Bande, organizzate, di abusivi circondano e spiano i proprietari per vedere quando escono di casa o, peggio, vanno in ospedale e, grimaldello alla mano, scardinano la serratura. La testimonianza di Liliana: "Così sono riuscita ad allontare la gang che voleva occuparmi l'appartamento"

Occupazioni da Roma a Milano: la proprietà privata nel mirino degli abusivi

Come nei quattro cantoni, vecchio gioco di bambini: chi si allontana da casa rischia di non ritrovarla più. Rubata. Occupata. Capita anche questo nell’Italia dove tutto è precario, soprattutto la proprietà privata. Accade in certi quartieri di Roma e di Milano, per esempio, ma è un malandazzo che si estende ovunque. Ci sono condomini periferici dove bande, organizzate, di abusivi circondano e spiano i proprietari per vedere quando escono di casa, vanno in vacanza o, peggio, in ospedale e, grimaldello alla mano, scardinano la serratura. Esproprio sottoproletario.

Roma. Siamo nell’appartamento di Liliana. Lei cammina piano, scivola attenta a non fare rumore sulle mattonelle del soggiorno. Poi si tende come una corda di violino ed osserva al di là dello spioncino della porta. C’è una sagoma scura che s’intravede appena, “è una donna che parla al cellulare” e dice: “Ci stanno ancora i giornalisti, stanno ancora a rompe er ca**o pe’ la storia dell’altro giorno”. Liliana, adesso, ha di nuovo paura. È una “sorvegliata speciale”. Agli inquilini del complesso residenziale di via Sante Vandi, a La Romanina, non piacciono i “regolari” come lei. Il perché di questa avversione è presto spiegato: solo nella sua palazzina, su 15 appartamenti, 10 sono abitati abusivamente.

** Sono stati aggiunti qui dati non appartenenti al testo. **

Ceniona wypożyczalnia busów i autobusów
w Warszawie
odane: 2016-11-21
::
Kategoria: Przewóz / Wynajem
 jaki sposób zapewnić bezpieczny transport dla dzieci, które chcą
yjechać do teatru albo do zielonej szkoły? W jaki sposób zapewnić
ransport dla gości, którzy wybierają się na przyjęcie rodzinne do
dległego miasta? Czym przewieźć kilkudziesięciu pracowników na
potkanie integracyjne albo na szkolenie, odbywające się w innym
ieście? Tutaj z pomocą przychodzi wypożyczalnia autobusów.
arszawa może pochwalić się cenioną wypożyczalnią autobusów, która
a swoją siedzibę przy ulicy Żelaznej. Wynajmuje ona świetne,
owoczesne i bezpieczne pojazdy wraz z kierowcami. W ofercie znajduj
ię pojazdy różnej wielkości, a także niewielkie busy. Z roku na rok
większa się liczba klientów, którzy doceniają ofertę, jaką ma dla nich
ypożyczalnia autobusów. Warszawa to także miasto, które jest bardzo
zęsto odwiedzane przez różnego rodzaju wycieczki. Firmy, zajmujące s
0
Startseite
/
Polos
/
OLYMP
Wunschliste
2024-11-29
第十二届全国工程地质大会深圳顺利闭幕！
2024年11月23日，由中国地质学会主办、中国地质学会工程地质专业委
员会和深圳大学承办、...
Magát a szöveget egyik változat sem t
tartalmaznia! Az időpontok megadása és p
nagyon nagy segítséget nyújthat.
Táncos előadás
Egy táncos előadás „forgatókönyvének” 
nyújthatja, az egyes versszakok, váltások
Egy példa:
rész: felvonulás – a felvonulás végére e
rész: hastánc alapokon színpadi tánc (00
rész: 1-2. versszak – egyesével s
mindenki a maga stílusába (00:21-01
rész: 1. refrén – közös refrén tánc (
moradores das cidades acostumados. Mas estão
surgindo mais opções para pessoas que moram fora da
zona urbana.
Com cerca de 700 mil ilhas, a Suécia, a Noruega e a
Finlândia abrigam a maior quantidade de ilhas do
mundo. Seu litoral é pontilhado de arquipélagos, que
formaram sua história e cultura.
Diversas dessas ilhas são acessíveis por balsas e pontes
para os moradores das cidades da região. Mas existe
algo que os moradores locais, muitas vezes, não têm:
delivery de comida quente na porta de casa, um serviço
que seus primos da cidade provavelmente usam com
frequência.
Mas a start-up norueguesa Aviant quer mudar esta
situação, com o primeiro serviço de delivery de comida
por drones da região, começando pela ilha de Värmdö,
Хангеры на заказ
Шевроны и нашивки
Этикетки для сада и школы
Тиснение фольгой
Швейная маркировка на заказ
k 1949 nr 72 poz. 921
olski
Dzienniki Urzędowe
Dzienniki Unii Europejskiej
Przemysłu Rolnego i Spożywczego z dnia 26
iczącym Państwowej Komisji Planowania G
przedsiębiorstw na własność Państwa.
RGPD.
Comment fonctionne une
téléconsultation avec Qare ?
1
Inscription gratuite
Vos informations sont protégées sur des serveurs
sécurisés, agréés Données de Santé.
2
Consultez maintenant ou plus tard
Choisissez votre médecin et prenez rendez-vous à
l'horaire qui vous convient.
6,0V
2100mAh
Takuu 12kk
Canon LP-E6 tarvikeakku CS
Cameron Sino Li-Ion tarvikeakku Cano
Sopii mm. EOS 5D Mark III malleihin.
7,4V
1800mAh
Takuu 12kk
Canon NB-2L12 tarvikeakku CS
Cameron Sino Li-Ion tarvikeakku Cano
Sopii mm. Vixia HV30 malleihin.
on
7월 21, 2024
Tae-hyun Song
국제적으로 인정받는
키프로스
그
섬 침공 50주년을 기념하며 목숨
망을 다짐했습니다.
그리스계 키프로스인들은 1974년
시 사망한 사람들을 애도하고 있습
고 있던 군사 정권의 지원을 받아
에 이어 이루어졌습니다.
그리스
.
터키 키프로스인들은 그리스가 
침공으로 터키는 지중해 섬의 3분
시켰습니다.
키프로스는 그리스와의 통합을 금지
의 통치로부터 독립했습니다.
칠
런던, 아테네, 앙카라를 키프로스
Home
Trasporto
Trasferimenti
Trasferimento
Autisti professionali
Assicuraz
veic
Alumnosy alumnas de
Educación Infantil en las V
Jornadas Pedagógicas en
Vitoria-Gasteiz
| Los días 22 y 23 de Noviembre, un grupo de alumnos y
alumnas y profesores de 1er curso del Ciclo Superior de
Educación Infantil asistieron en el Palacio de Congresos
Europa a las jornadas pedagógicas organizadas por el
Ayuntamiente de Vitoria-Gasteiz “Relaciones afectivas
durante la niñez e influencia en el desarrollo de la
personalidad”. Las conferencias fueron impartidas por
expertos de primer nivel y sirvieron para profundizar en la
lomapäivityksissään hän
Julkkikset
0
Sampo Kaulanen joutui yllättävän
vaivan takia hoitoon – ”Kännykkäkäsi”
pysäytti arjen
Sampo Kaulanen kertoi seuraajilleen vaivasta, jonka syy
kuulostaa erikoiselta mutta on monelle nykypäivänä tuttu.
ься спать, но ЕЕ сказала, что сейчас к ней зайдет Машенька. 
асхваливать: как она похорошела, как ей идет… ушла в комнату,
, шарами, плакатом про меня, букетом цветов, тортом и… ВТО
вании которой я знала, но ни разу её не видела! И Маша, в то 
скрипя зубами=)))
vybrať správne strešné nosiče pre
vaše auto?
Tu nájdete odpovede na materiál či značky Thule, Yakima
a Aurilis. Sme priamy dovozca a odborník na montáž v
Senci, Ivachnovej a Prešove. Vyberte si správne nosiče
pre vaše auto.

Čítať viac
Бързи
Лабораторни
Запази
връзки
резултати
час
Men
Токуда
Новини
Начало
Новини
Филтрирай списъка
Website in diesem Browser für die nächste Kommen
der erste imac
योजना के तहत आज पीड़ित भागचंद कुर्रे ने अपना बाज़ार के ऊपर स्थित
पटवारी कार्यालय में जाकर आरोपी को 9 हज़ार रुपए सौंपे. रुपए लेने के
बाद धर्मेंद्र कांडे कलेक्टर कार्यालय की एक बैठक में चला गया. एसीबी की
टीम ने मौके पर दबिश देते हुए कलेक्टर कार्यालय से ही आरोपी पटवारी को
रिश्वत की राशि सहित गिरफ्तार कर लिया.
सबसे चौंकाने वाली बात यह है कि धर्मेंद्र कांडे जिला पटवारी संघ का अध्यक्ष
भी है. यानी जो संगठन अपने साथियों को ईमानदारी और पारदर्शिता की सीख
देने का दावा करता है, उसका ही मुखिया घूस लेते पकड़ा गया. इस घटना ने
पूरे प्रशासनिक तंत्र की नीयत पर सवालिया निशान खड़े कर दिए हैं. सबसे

“Un’escalation di occupazioni iniziata da quando la proprietà immobiliare è passata dalla Cassa dei Ragionieri al Fondo Scoiattolo che, negli ultimi due anni, ha avviato la dismissione del patrimonio a prezzi folli”. Si parla di circa 225.000 euro per un appartamento che, dall’altra parte della strada, invece, ne costerebbe appena 60.000. Così il condominio si svuota dei vecchi residenti, e arrivano quelli “nuovi”: frotte di abusivi, “manu militari”, prendono via via il controllo di tutti e 5 gli immobili del comprensorio. Ora che le case vuote sono finite, il cerchio si stringe attorno ai pianerottoli dei pochi “rimasti”. E “ogni volta che mi chiudo la porta di casa alle spalle, mi faccio il segno della croce”. Il timore di Liliana è che possa ripetersi quello che è accaduto il 3 settembre.

“Era una domenica, io e mio marito stavamo rientrando a casa da un pic-nic”. Ad accoglierli è la soglia di casa spalancata. Non si è trattato di un furto, Liliana in cuor suo già lo sa. Ed infatti nessuno ha toccato nulla: “Non mi hanno rubato nemmeno uno spillo”. Dopo qualche ora, la conferma dei suoi timori arriva senza bussare: “Ad un certo punto sento vociare sul pianerottolo, mi affaccio e mi trovo davanti un uomo assieme a due donne di cui una incinta”. Vogliono entrare, lui armeggia con “una specie di tenaglione” e non sente ragioni, vuole farsi largo. Liliana spranga l’ingresso con il tavolo, si barrica e minaccia: “Andate via, chiamo la polizia”. Finalmente se ne vanno, ma cosa sarebbe accaduto se quel pic-nic si fosse protratto qualche ora in più? “Avrebbero cambiato la serratura e noi ci saremmo trovati in mezzo alla strada”.

Come è successo agli anziani di via Quarti a Milano. Da quel crocicchio di strade meneghine, su cui affacciano i palazzoni dell’Aler, i vecchi residenti non si allontanano più tanto volentieri.

“Vede quegli alloggi? – racconta un residente a Il Giorno – Sono di inquilini anziani, ora in ospedale o in casa di riposo. Ecco: sono stati occupati”. Si presenta così “casa Italia”, una landa desolata dove anche l’ultimo “limes”, quello più intimo, quello domestico, è stato violato.